“We will continue with Fed purchases until unemployment falls below 6.5%” Ben Bernanke
Non Farm Payroll data is positive. No doubt. Payrolls has been remarkably stable, but this represents an acceleration. All the 3 month, 6 month, 12 month averages are now at around 200k post revisions… But it is also within a broader, weak context. Unemployment is still 7.6%.
Part-time jobs soared by 360,000 to a record 28,059,000 (+557k for 2013) but Full time DECLINED 240,000 and is up only 130k in 2013
The BLS: The number of persons employed part time for economic reasons (sometimes referred to as involuntary part-time workers) increased by 322,000 to 8.2 million in June. (http://www.bls.gov/news.release/empsit.nr0.htm)
From CS: “Today’s employment report, while stronger than anticipated, didn’t challenge our expectations sufficiently to change our base case for Fed policy. We still look for the FOMC to scale back the size of its current $85bn/month asset purchase program later this year by $20bn”.
It is amazing how often we hear in Europe that Obama and printing money have “created” five million jobs. As if governments, or central banks, and not private enterprises, were real job creators. It obviously is a message that fits beautifully for defenders of central planning and intervention. “The Government” creates jobs. Monetary policy creates jobs. Hurrah!. No need to invest or innovate, let’s print. Really?.
Reality is that “monetary policy aimed at unemployment” is an excuse to continue feeding the Leviathan of bloated governments and massively leveraged financial entities. Keep sovereign yields low, yet raise the debt ceiling a 98th time, increase public spending… feed Wall Street some beta bloating markets +150% and bringing junk bonds to lowest yield ever… And deliver financial repression to the citizens… Who pay for it all with higher taxes to top it all.
Look at the sharp fall in the labour force participation rate—the percentage of the population that is working or looking for work. This figure fell to 63.3 percent, the lowest level since 1979. Half a million people gave up looking for work in March alone.
The fall in the labour force can be explained in part by the chronic state of long-term unemployment. The average duration of unemployment increased in March to more than 37 weeks.
Interestingly enough, on one side we are told that “stimulus works” because allegedly millions of jobs are created yet at the same time, in order to justify more stimulus, the Fed members talk over and over of “very weak labour market” and “sluggish recovery”. It’s beautiful.
Feed the promise, and deliver the fear.
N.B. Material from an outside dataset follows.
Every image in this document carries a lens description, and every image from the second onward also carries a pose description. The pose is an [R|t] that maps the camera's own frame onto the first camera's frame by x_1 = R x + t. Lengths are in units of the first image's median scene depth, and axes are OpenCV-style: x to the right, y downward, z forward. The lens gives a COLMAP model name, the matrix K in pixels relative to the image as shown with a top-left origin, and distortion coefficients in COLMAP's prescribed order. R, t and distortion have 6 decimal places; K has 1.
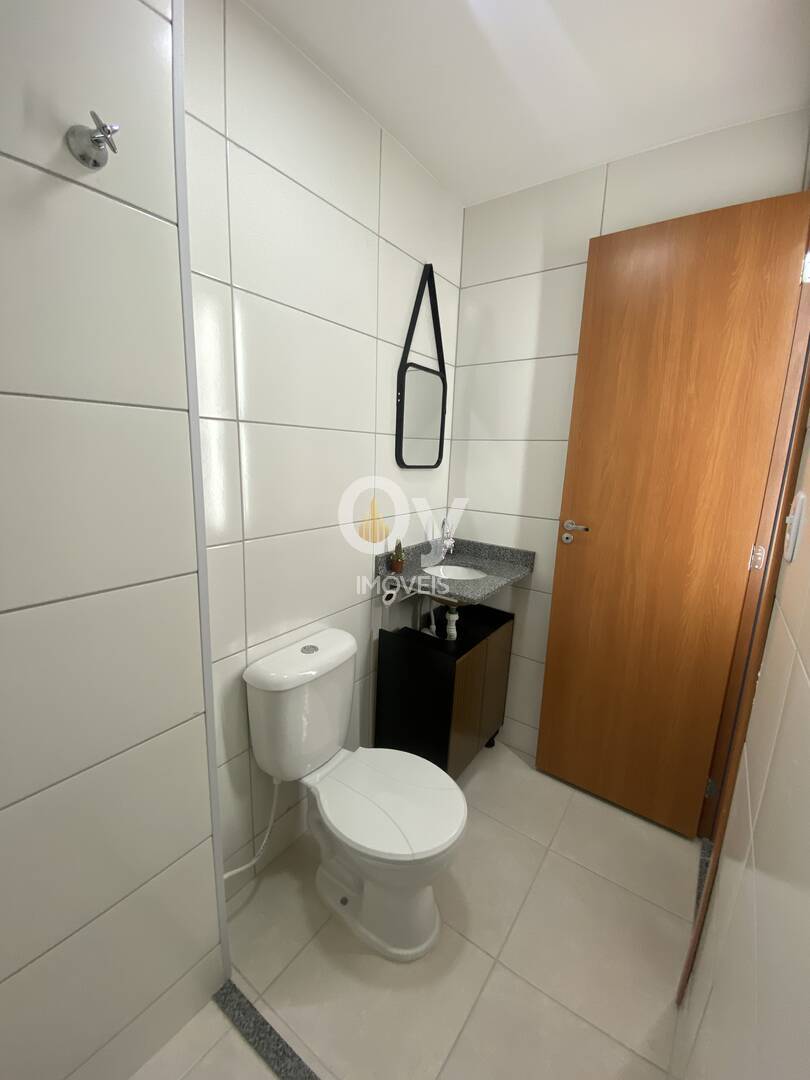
lens RADIAL K [[430.8, 0, 405.0], [0, 430.8, 540.0], [0, 0, 1]] dist [-0.000967, -0.000398]
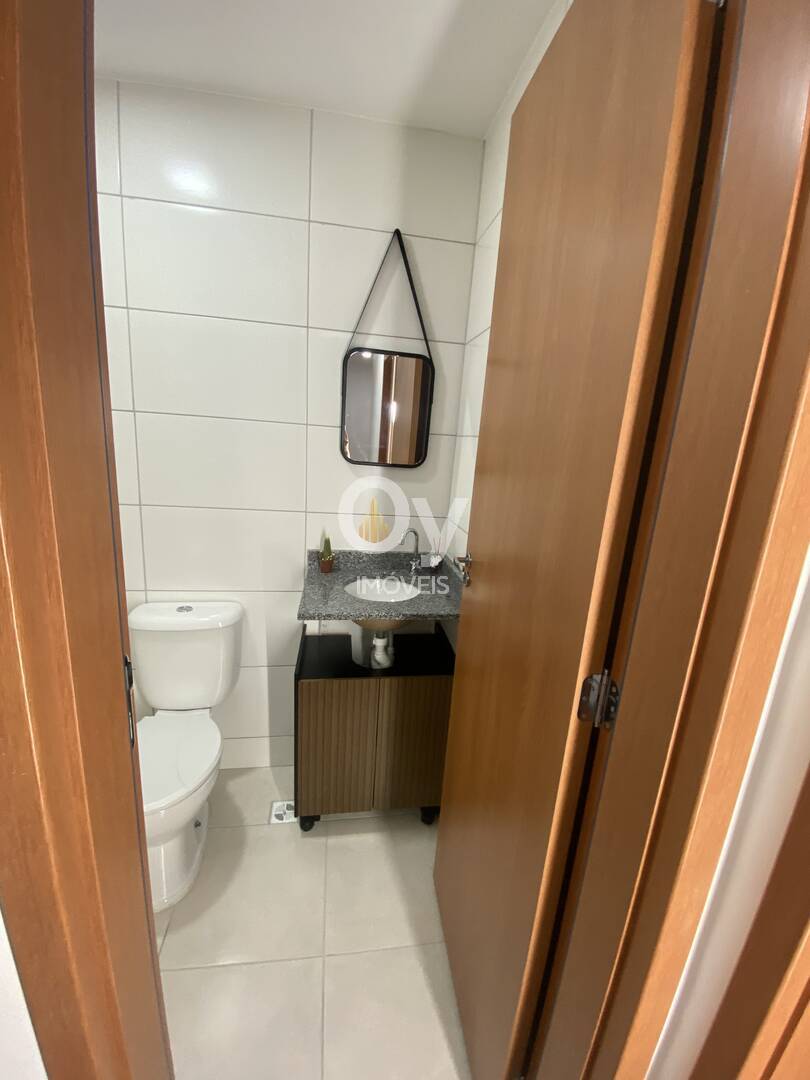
lens RADIAL K [[430.8, 0, 405.0], [0, 430.8, 540.0], [0, 0, 1]] dist [-0.000967, -0.000398]
pose [[0.704603, 0.170246, -0.688877, 0.755477], [-0.184567, 0.981349, 0.053747, -0.078619], [0.685179, 0.089274, 0.722883, 0.437146]]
This will keep the endless carrot and stick of monetary stimulus.
Even if we believed these policies have created 5 million jobs (and let me say it again, they haven’t as you can read here and here), the cost is astonishing. 3 trillion dollars added to the Fed balance sheet!!!
Update:
Whether you agree with quantitative easing or not, an expansion in the Fed’s balance sheet is not a cost (and please, let’s not discuss semantics as to whether QE causes an indirect cost here or there), therefore, it is plain wrong to state that the jobs created “costed” 500k. In fact, the Fed’s profits go to the Treasury as revenue.
Worst of all is you know this already, so you’re just manipulating the facts to make a point. No wonder economics is so looked down by some people these days, biased, partisan commentary is a plague.
Expansion of the balance sheet of the Fed is a cost. It is paid by all US citizens in inflation, taxes and financial repression. To state otherwise is to believe that money is a unicorn.